お題配布元:love is a moment さま


昨年もやりました「クリスマスお題」に挑戦。
「クリスマスのための二十四題」ということで文字どおり24あるんですけど、昨年はこのお題を見つけたのが12/7で挑戦し始めたのが12/10という出遅れ。お蔭さまで24題消化できませんでした。

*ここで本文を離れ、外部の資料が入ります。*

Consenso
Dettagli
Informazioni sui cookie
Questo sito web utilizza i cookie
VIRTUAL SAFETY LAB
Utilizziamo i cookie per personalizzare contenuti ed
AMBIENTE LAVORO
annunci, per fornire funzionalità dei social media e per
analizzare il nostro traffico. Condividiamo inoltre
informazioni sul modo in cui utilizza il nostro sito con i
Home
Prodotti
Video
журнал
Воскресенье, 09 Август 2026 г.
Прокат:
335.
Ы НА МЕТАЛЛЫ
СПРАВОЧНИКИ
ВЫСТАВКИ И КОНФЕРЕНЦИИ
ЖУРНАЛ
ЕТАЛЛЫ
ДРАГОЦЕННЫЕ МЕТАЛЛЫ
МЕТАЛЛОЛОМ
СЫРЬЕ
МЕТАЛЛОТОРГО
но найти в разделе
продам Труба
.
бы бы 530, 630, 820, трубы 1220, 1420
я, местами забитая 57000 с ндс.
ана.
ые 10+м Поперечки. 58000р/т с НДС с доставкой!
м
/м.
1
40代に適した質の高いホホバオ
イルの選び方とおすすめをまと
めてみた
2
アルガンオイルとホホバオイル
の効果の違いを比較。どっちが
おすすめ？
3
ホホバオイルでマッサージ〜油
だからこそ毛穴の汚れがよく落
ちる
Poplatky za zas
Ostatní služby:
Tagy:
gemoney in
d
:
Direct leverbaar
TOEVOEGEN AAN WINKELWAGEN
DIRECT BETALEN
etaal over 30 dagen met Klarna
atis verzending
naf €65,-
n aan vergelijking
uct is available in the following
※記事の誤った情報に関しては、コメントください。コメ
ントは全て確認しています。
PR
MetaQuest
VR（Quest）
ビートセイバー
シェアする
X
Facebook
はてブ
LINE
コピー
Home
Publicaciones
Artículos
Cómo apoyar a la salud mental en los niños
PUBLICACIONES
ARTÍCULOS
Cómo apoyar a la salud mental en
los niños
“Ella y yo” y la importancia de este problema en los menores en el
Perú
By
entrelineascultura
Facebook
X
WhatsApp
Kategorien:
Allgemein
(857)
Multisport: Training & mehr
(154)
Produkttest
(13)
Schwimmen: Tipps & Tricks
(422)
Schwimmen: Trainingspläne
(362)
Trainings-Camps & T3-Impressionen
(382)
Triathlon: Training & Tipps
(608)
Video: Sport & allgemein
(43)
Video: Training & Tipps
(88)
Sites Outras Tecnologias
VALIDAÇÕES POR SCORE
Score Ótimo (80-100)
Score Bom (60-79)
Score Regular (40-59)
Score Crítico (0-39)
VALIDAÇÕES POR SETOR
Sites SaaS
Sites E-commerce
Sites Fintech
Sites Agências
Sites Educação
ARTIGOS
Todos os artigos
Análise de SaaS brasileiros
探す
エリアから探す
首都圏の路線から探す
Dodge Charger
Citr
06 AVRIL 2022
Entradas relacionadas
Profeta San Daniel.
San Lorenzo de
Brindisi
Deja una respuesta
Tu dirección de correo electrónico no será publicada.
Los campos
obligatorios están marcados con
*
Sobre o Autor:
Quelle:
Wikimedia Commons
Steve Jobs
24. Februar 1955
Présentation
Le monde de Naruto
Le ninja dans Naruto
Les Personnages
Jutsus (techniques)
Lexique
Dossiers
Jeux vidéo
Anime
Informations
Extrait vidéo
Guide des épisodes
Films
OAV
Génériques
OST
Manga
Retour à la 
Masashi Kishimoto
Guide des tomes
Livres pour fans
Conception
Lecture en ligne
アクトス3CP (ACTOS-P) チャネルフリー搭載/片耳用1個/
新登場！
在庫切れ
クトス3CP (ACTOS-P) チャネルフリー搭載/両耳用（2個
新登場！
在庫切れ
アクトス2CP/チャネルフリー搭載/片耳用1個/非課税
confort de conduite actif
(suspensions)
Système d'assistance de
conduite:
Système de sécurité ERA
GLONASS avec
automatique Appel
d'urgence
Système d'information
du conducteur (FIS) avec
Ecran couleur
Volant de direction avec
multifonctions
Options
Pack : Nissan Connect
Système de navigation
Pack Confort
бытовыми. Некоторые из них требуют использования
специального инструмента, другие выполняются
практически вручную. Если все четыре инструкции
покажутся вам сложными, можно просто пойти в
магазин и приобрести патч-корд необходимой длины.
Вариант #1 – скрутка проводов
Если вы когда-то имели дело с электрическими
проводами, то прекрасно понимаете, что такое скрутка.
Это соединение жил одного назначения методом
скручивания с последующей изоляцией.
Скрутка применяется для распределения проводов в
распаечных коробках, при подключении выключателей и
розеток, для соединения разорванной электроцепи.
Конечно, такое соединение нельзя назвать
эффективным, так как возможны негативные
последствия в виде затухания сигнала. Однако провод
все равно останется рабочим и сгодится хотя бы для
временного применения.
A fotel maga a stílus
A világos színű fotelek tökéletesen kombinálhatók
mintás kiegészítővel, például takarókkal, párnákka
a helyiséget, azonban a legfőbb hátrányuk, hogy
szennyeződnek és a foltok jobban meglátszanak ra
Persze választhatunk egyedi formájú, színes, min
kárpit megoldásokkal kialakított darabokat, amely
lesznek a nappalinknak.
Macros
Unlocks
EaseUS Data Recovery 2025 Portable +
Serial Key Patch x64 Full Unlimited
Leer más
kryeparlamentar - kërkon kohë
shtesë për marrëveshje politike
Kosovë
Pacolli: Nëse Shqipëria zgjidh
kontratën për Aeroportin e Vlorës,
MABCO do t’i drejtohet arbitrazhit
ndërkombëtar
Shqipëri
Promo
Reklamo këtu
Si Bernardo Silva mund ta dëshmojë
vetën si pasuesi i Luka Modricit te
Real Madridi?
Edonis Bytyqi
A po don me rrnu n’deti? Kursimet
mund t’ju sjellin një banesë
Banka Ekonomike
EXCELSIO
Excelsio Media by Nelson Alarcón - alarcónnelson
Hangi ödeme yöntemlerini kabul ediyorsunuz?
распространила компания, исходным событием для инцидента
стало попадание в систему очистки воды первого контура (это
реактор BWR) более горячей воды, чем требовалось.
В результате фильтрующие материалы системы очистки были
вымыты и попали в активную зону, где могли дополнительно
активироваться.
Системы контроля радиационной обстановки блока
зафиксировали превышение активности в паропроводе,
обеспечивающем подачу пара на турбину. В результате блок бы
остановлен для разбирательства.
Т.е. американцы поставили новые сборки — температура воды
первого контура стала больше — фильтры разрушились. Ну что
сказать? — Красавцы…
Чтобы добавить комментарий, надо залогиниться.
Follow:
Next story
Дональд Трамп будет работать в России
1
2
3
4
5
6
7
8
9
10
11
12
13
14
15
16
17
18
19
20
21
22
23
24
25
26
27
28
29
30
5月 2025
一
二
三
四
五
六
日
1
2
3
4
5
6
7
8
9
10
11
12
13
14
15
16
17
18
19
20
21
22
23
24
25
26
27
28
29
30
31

そんな昨年の反省を踏まえたうえで、今年は24題に挑戦です。アドベントもどきではなく、本気でアドベントカレンダーやる気ですよ(苦笑)!

そんな訳で、初日の今日は小政。宮司小十郎×竜神政宗です。
今年のお誕生日月間で書かせていただいた設定ですが、設定自体が気に入っているのと書きやすいのとで以降何本か書いています。
とうとう最新テクノロジーかぶれな竜神様は携帯を持たせてもらえました(苦笑)。